# EXERCISE DETAILS
An exact copy of every entry is required, without the pictures.

Saved data entries
*** Begin section ***
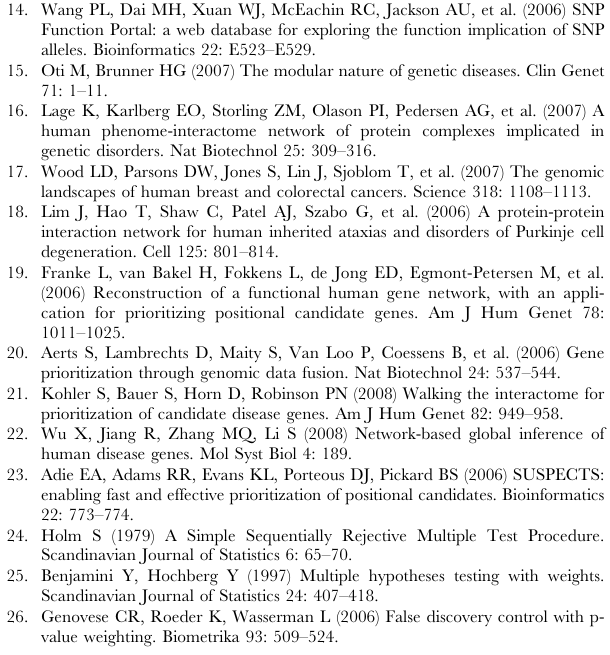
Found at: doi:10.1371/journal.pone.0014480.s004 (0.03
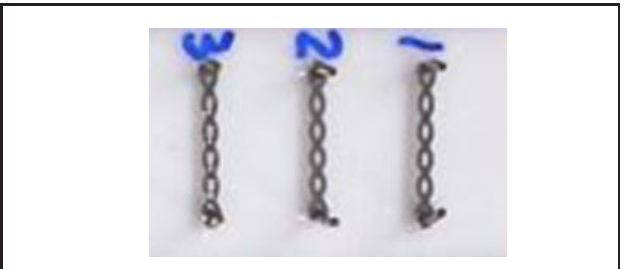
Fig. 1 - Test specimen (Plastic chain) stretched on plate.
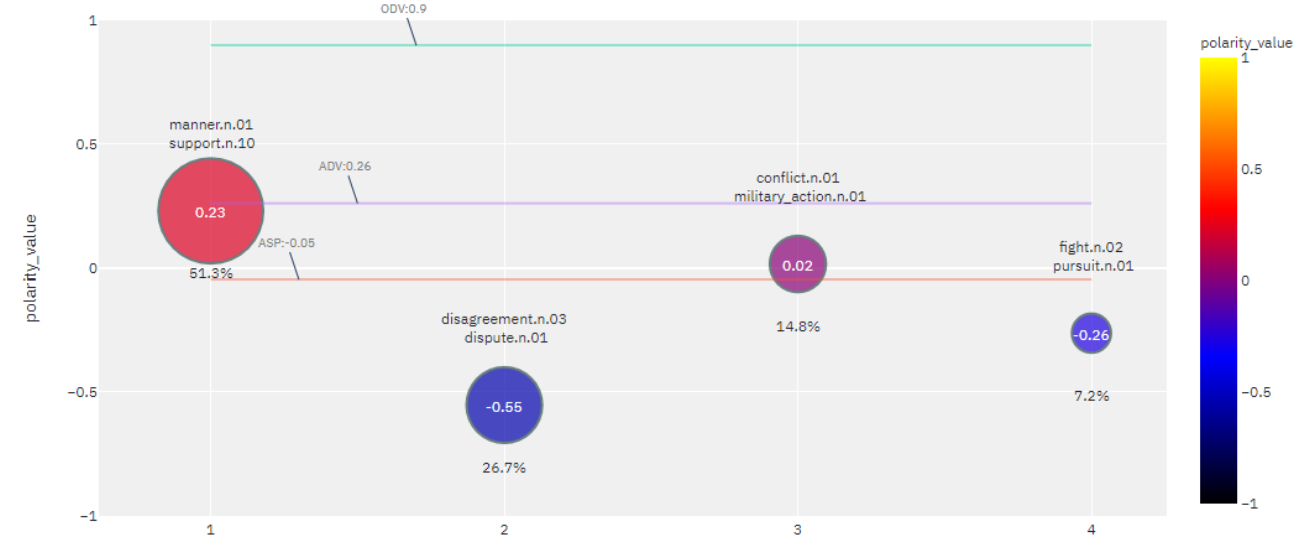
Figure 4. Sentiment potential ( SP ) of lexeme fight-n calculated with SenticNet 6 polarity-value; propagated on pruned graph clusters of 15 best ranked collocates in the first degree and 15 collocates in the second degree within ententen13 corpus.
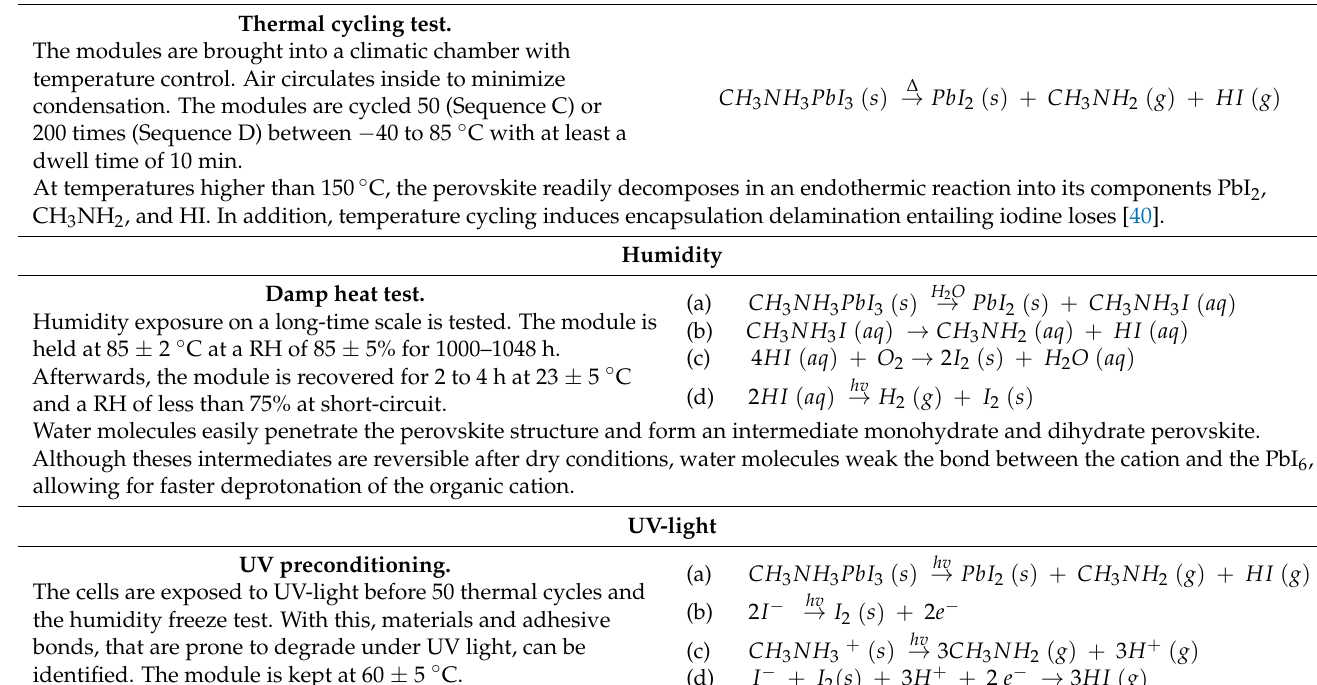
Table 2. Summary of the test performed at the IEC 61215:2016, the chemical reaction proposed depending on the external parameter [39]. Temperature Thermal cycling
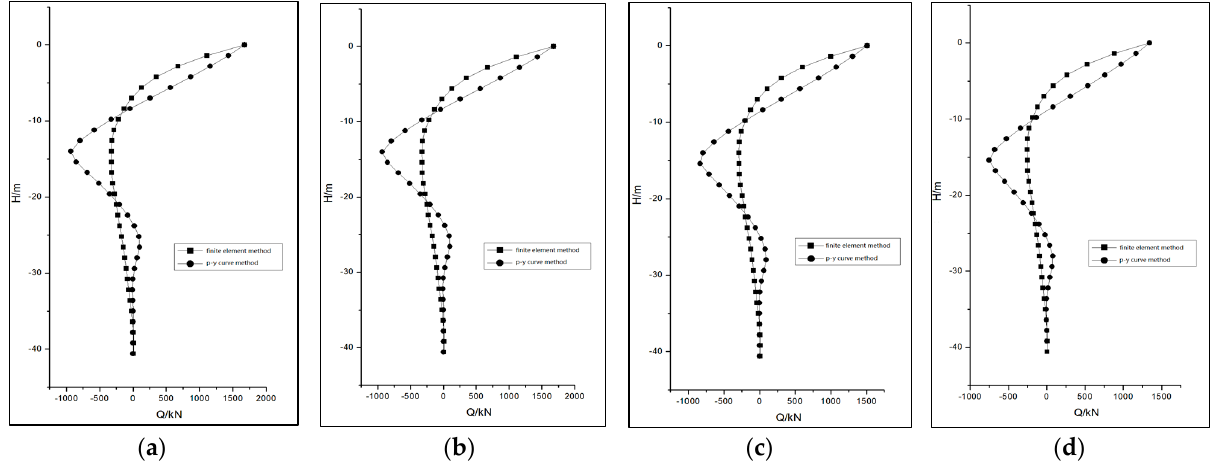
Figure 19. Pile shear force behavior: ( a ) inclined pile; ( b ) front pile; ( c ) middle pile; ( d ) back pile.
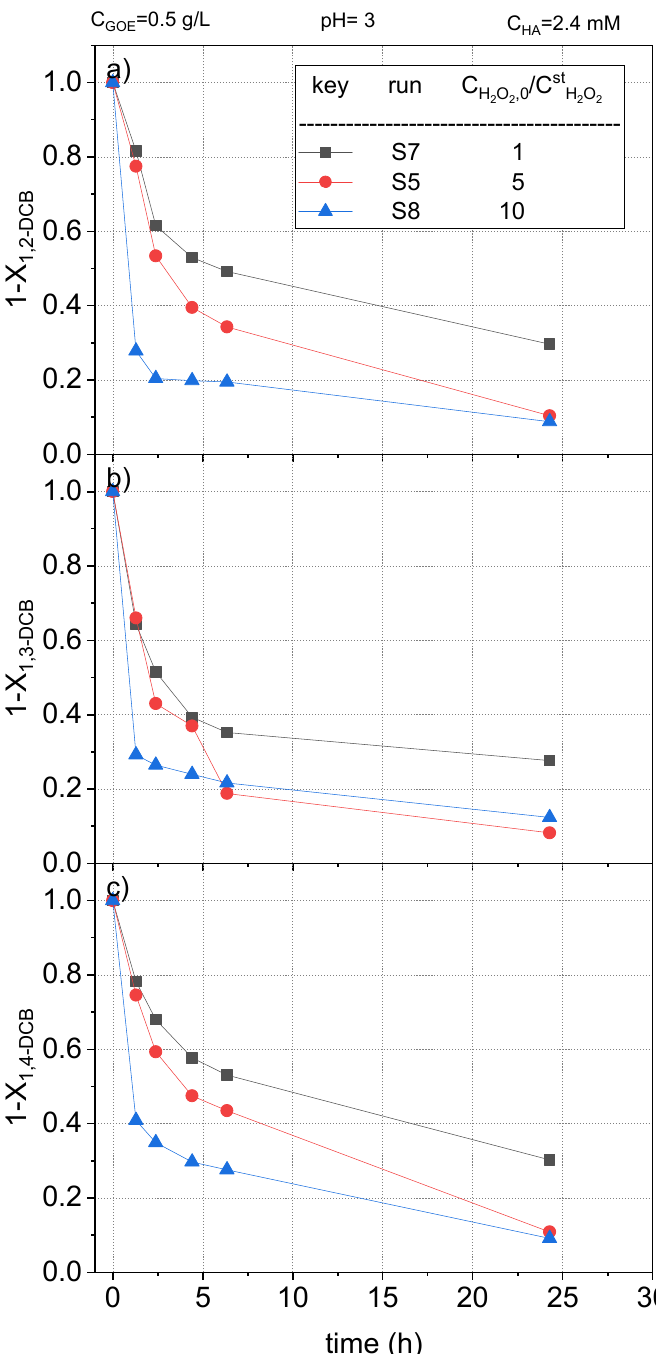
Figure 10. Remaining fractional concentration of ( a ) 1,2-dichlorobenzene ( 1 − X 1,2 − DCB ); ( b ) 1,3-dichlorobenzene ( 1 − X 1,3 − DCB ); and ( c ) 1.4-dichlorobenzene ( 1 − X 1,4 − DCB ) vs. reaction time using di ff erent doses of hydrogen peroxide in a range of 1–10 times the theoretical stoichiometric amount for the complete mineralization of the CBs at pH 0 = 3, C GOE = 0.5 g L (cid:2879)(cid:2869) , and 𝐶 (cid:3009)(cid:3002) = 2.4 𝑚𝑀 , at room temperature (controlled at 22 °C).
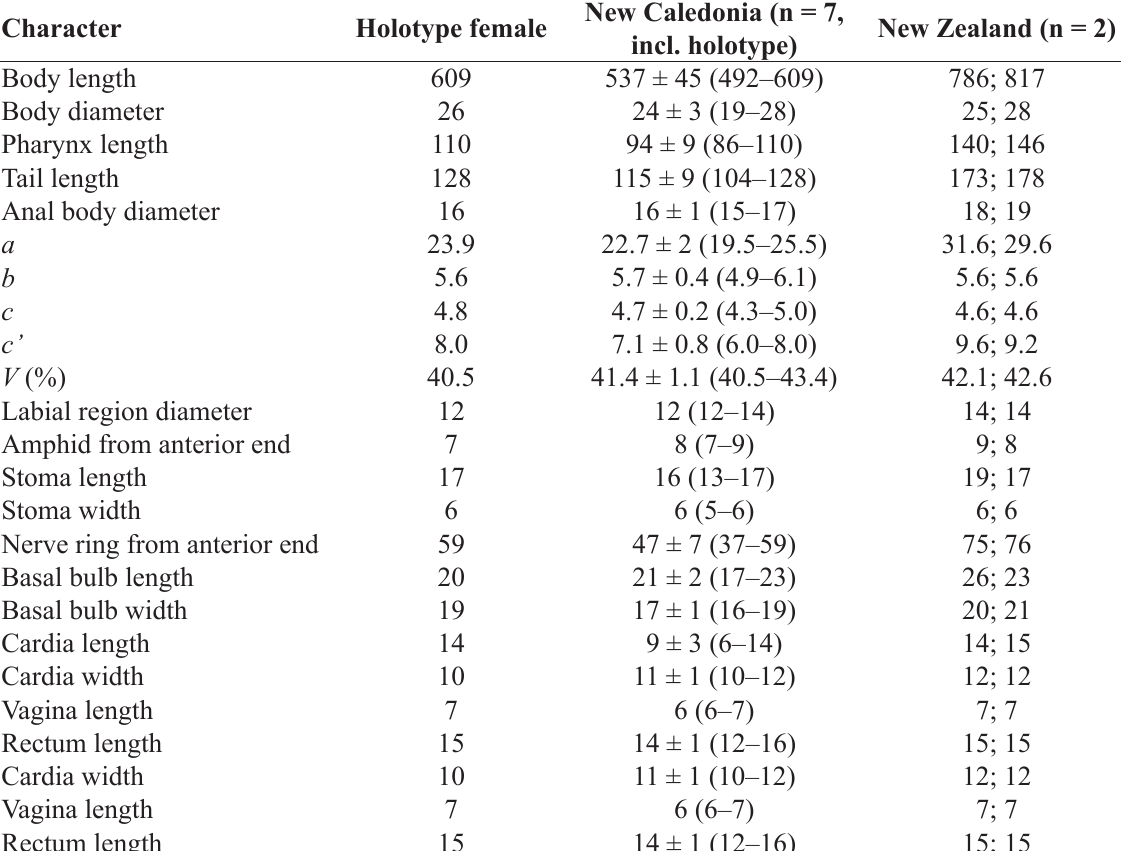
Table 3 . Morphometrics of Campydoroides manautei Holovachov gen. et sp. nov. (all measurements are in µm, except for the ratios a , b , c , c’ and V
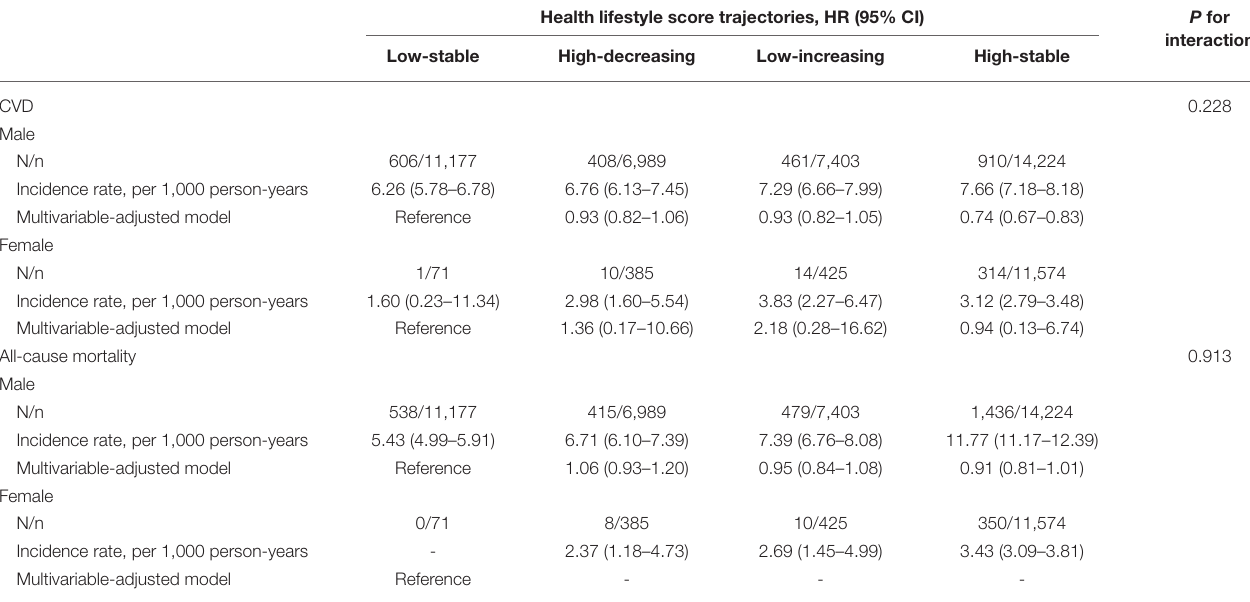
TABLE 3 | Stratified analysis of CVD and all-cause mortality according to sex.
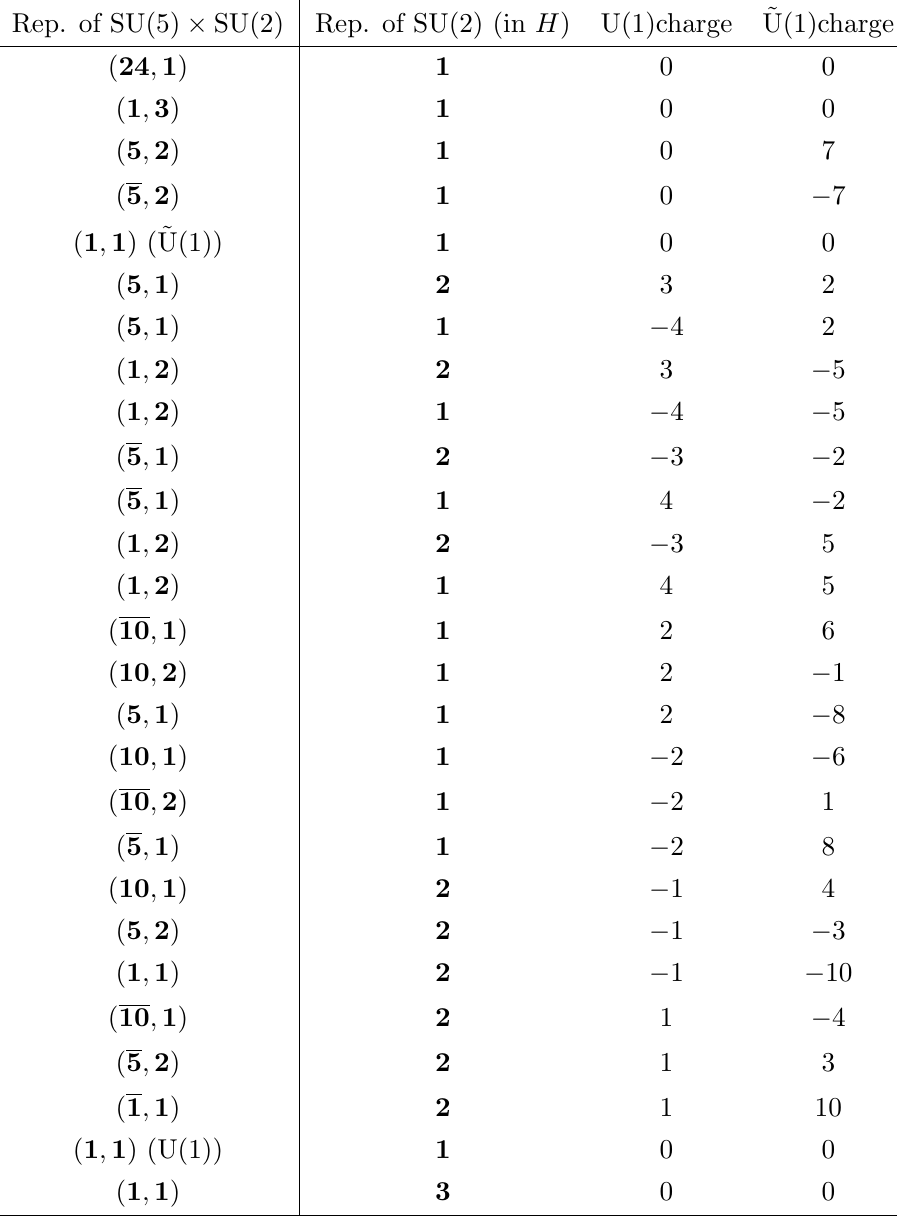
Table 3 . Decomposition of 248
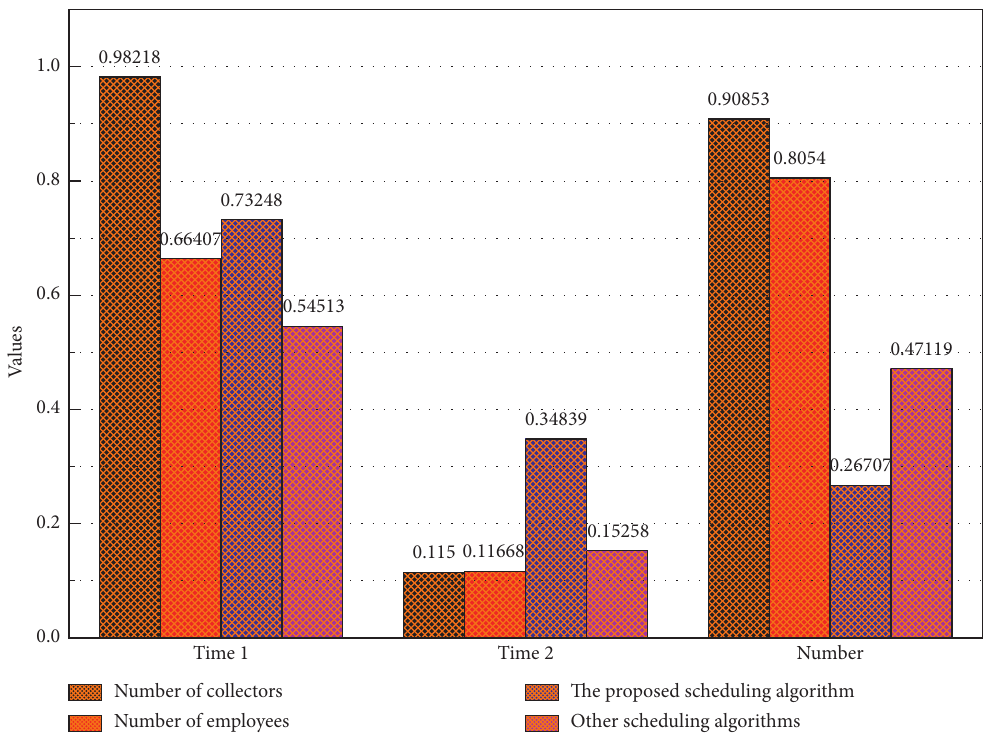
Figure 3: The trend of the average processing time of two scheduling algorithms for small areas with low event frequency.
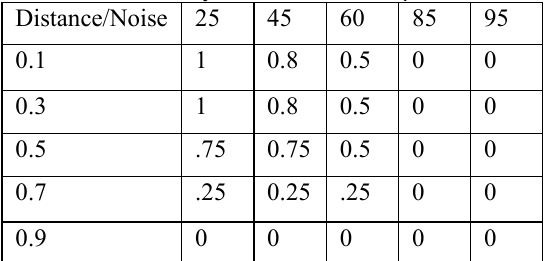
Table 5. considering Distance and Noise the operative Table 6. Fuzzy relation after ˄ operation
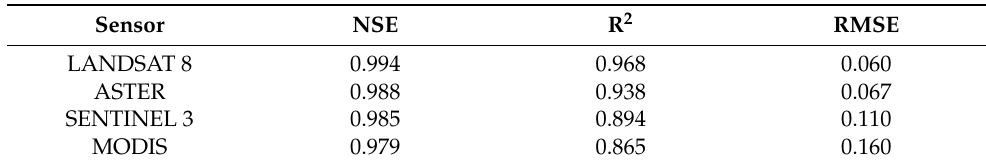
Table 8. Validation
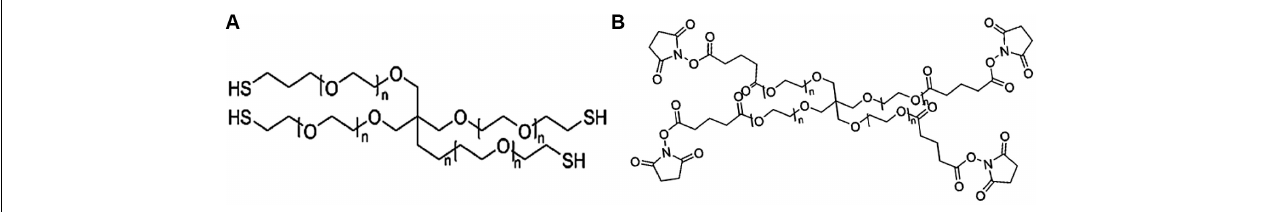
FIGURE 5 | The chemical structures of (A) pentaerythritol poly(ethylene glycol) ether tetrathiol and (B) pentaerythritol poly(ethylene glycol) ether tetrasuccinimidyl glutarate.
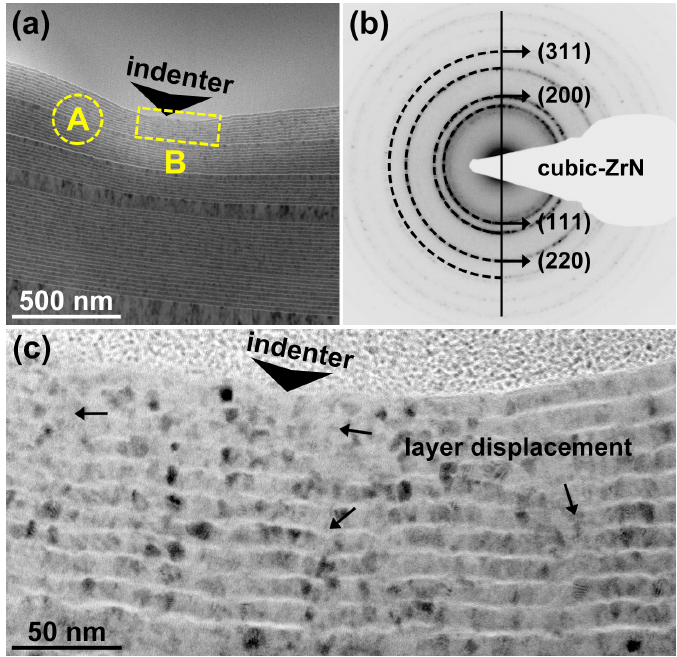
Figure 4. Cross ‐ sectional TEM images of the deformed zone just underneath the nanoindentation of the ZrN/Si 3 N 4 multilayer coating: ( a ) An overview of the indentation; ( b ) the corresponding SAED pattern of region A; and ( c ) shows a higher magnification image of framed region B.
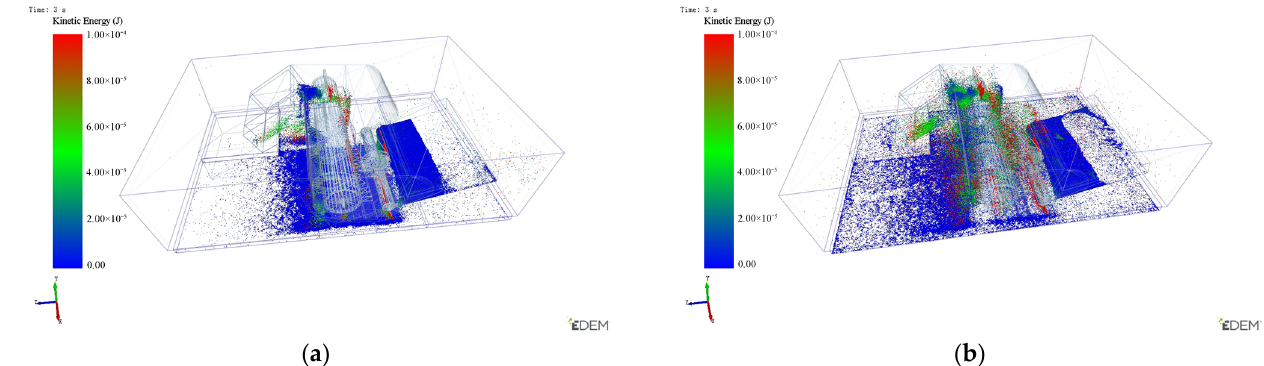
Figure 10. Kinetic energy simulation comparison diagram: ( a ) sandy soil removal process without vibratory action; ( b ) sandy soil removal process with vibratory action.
*** End section ***
# EXERCISE RESPONSE
Found at: doi:10.1371/journal.pone.0014480.s004 (0.03
Fig. 1 - Test specimen (Plastic chain) stretched on plate.
Figure 4. Sentiment potential ( SP ) of lexeme fight-n calculated with SenticNet 6 polarity-value; propagated on pruned graph clusters of 15 best ranked collocates in the first degree and 15 collocates in the second degree within ententen13 corpus.
Table 2. Summary of the test performed at the IEC 61215:2016, the chemical reaction proposed depending on the external parameter [39]. Temperature Thermal cycling
Figure 19. Pile shear force behavior: ( a ) inclined pile; ( b ) front pile; ( c ) middle pile; ( d ) back pile.
Figure 10. Remaining fractional concentration of ( a ) 1,2-dichlorobenzene ( 1 − X 1,2 − DCB ); ( b ) 1,3-dichlorobenzene ( 1 − X 1,3 − DCB ); and ( c ) 1.4-dichlorobenzene ( 1 − X 1,4 − DCB ) vs. reaction time using di ff erent doses of hydrogen peroxide in a range of 1–10 times the theoretical stoichiometric amount for the complete mineralization of the CBs at pH 0 = 3, C GOE = 0.5 g L (cid:2879)(cid:2869) , and 𝐶 (cid:3009)(cid:3002) = 2.4 𝑚𝑀 , at room temperature (controlled at 22 °C).
Table 3 . Morphometrics of Campydoroides manautei Holovachov gen. et sp. nov. (all measurements are in µm, except for the ratios a , b , c , c’ and V
TABLE 3 | Stratified analysis of CVD and all-cause mortality according to sex.
Table 3 . Decomposition of 248
Figure 3: The trend of the average processing time of two scheduling algorithms for small areas with low event frequency.
Table 5. considering Distance and Noise the operative Table 6. Fuzzy relation after ˄ operation
Table 8. Validation
FIGURE 5 | The chemical structures of (A) pentaerythritol poly(ethylene glycol) ether tetrathiol and (B) pentaerythritol poly(ethylene glycol) ether tetrasuccinimidyl glutarate.
Figure 4. Cross ‐ sectional TEM images of the deformed zone just underneath the nanoindentation of the ZrN/Si 3 N 4 multilayer coating: ( a ) An overview of the indentation; ( b ) the corresponding SAED pattern of region A; and ( c ) shows a higher magnification image of framed region B.
Figure 10. Kinetic energy simulation comparison diagram: ( a ) sandy soil removal process without vibratory action; ( b ) sandy soil removal process with vibratory action.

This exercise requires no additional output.